The price of Bitcoin ($BTC) recently plunged to $31,000 after a series of withdrawals on the Anchor Protocol sled to the largest decentralized stablecoin, UST, losing its peg. Bitcoin’s crash has seen 40% of investors in the cryptocurrency sit on unrealized losses.
In response to the UST crisis, the Luna Foundation Guard deployed over 28,200 BTC to defend the UST’s peg. The added liquidity on exchanges and led to a recovery in UST’s price, which surged from its $0.61 low to $0.94 before falling again. The added liquidity may have added selling pressure to BTC.
According to on-chain analytics firm Glassnode, network profitability defined as a “drop in the percentage of addresses, entities and/or supply in profit,” when BTC was trading at around $33,800 between 60% and 62% of BTC investors were in a state of profit, meaning around 40% were sitting on unrealized losses.

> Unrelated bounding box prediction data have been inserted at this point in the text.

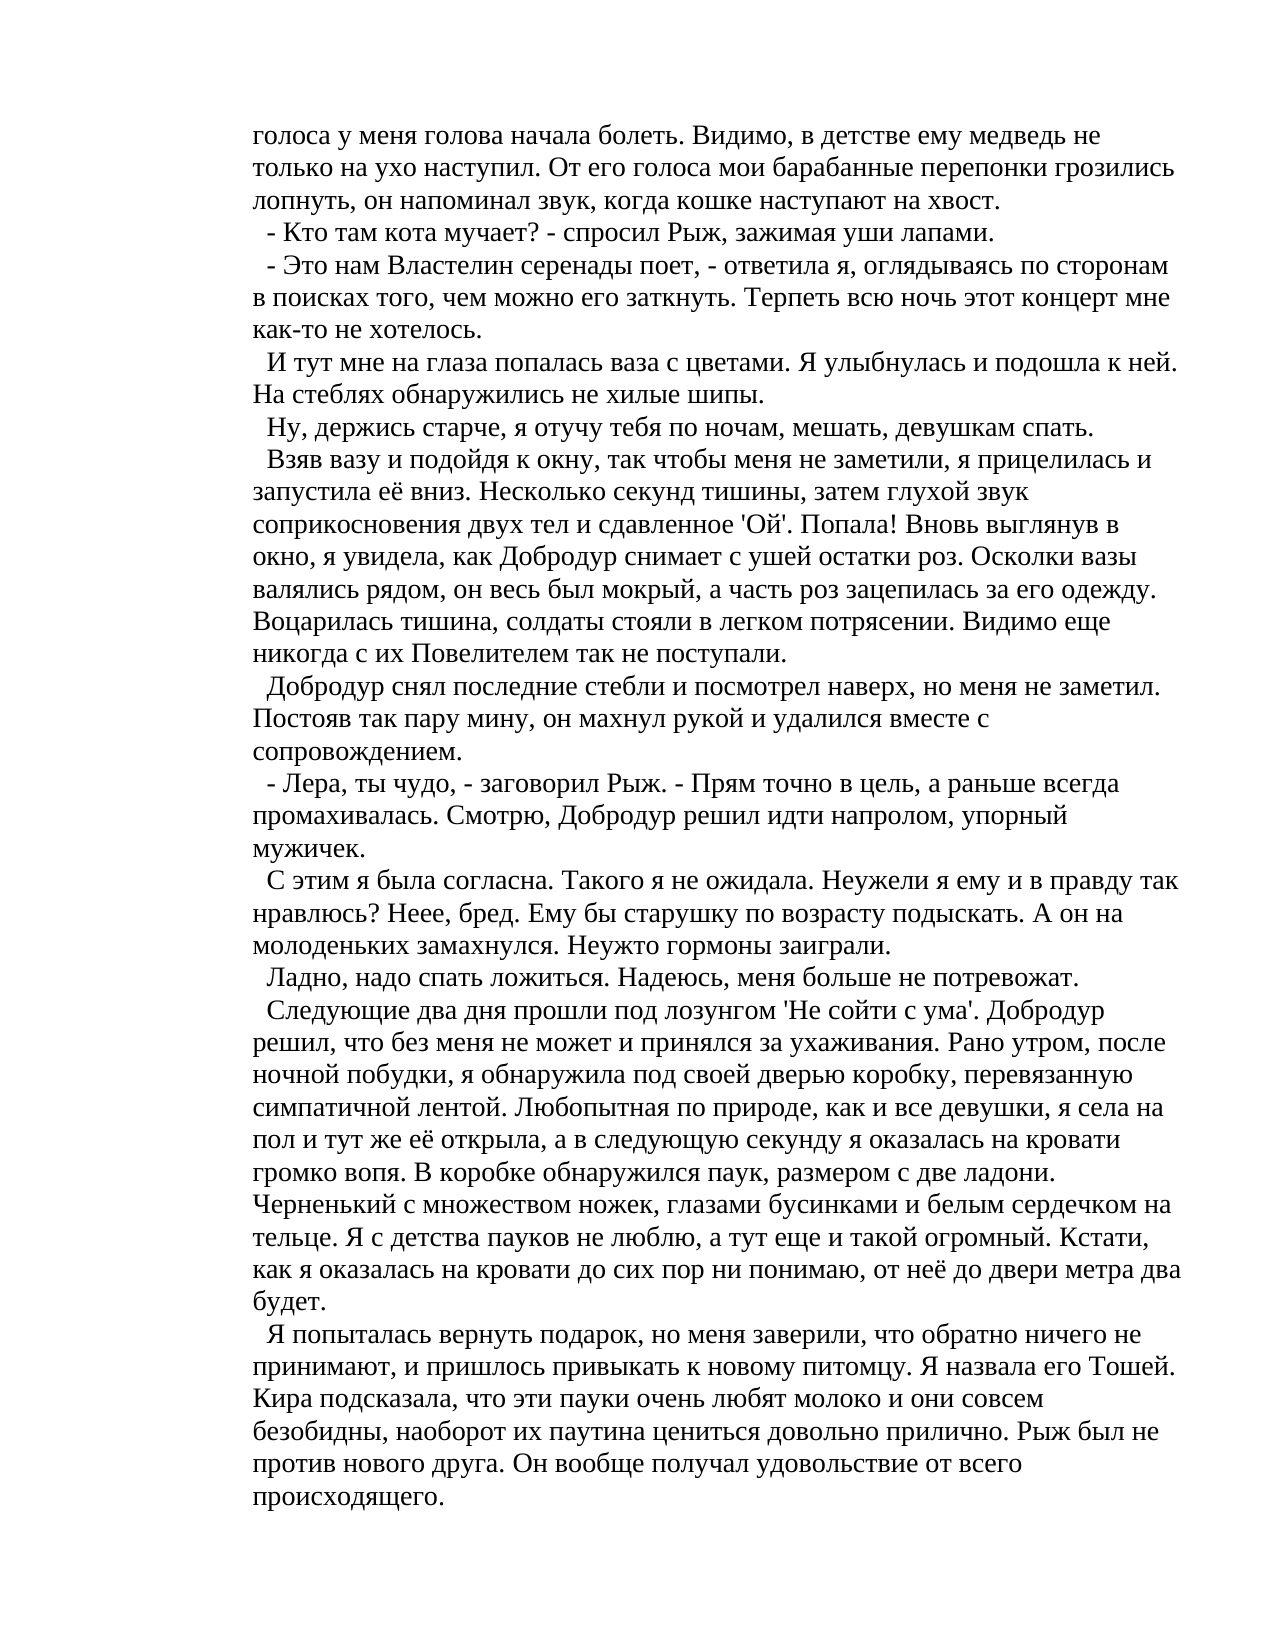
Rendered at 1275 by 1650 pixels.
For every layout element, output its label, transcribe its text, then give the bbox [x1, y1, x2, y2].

text Ну, держись старче, я отучу тебя по ночам, мешать, девушкам спать. [252, 410, 1186, 442]
text Ладно, надо спать ложиться. Надеюсь, меня больше не потревожат. [252, 960, 1186, 993]
text Следующие два дня прошли под лозунгом 'Не сойти с ума'. Добродур решил, что без меня не может и принялся за ухаживания. Рано утром, после ночной побудки, я обнаружила под своей дверью коробку, перевязанную симпатичной лентой. Любопытная по природе, как и все девушки, я села на пол и тут же её открыла, а в следующую секунду я оказалась на кровати громко вопя. В коробке обнаружился паук, размером с две ладони. Черненький с множеством ножек, глазами бусинками и белым сердечком на тельце. Я с детства пауков не люблю, а тут еще и такой огромный. Кстати, как я оказалась на кровати до сих пор ни понимаю, от неё до двери метра два будет. [252, 993, 1186, 1317]
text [252, 118, 1186, 215]
text - Кто там кота мучает? - спросил Рыж, зажимая уши лапами. [252, 215, 1186, 248]
text С этим я была согласна. Такого я не ожидала. Неужели я ему и в правду так нравлюсь? Неее, бред. Ему бы старушку по возрасту подыскать. А он на молоденьких замахнулся. Неужто гормоны заиграли. [252, 863, 1186, 960]
text - Это нам Властелин серенады поет, - ответила я, оглядываясь по сторонам в поисках того, чем можно его заткнуть. Терпеть всю ночь этот концерт мне как-то не хотелось. [252, 248, 1186, 345]
text Взяв вазу и подойдя к окну, так чтобы меня не заметили, я прицелилась и запустила её вниз. Несколько секунд тишины, затем глухой звук соприкосновения двух тел и сдавленное 'Ой'. Попала! Вновь выглянув в окно, я увидела, как Добродур снимает с ушей остатки роз. Осколки вазы валялись рядом, он весь был мокрый, а часть роз зацепилась за его одежду. Воцарилась тишина, солдаты стояли в легком потрясении. Видимо еще никогда с их Повелителем так не поступали. [252, 442, 1186, 669]
text - Лера, ты чудо, - заговорил Рыж. - Прям точно в цель, а раньше всегда промахивалась. Смотрю, Добродур решил идти напролом, упорный мужичек. [252, 766, 1186, 863]
text И тут мне на глаза попалась ваза с цветами. Я улыбнулась и подошла к ней. На стеблях обнаружились не хилые шипы. [252, 345, 1186, 410]
text Добродур снял последние стебли и посмотрел наверх, но меня не заметил. Постояв так пару мину, он махнул рукой и удалился вместе с сопровождением. [252, 669, 1186, 766]
text Я попыталась вернуть подарок, но меня заверили, что обратно ничего не принимают, и пришлось привыкать к новому питомцу. Я назвала его Тошей. Кира подсказала, что эти пауки очень любят молоко и они совсем безобидны, наоборот их паутина цениться довольно прилично. Рыж был не против нового друга. Он вообще получал удовольствие от всего происходящего. [252, 1317, 1186, 1511]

Glassnode added that these levels are “coincident with profitability seen in the late-2018, and late 2019-20 bear markets.” Per the firm, these levels occurred “prior to the final capitulation flush out event,” which means that “further downside remains a risk.”
CNBC reports that in the last month alone, 15.5% of all BTC wallets fell into an unrealized loss at a time in which the flagship cryptocurrency’s correlation to equities has been rising. That rising correlation has seen analysts at Bank of America challenge BTC’s role as an inflation hedge and instead suggest it trades as a risk asset.
Glasnode’s analysts noted an influx of “urgent transactions” entered Bitcoin’s mempools amid the sell-off, as investors were paying higher fees while seeking to “de-risk, sell, or re-collateralise their margin positions.” Per the firm, the total value of fees paid for on-chain transactions last week reached 3.07 BTC, which is the “largest value” recorded in its dataset to date.
The firm’s report also notes that 15.2% of on-chain transaction fees were “associated with exchange deposit transactions,” a figure higher than the one seen during the height of the 2017 bull-run and the May 2021 sell-off.
It adds that over $3.15 billion worth of the flagship cryptocurrency moved into or out of exchanges, the largest amount since the market hit an all-time high near $69,000 in November 2021. The report adds:
We can further dissect this into wallet cohorts, where we see that across the board, most wallet cohorts from shrimp to whales, have greatly softened in their onchain accumulation trends.
Per the report, entities with over 10,000 BTC have “ been a particularly significant distributive force over the last few weeks,” while retail investors with less than 1 BTC are the “strongest accumulators,” with a “notably weaker” accumulation than earlier this year.
As reported, Bank of America’s analysts expect the correlation between BTC and equities to remain in the near future. Moreover, while bitcoin has often been compared to gold, the correlation between the flagship cryptocurrency and the precious metal has dropped to near zero since June 2021, and has kept trending down.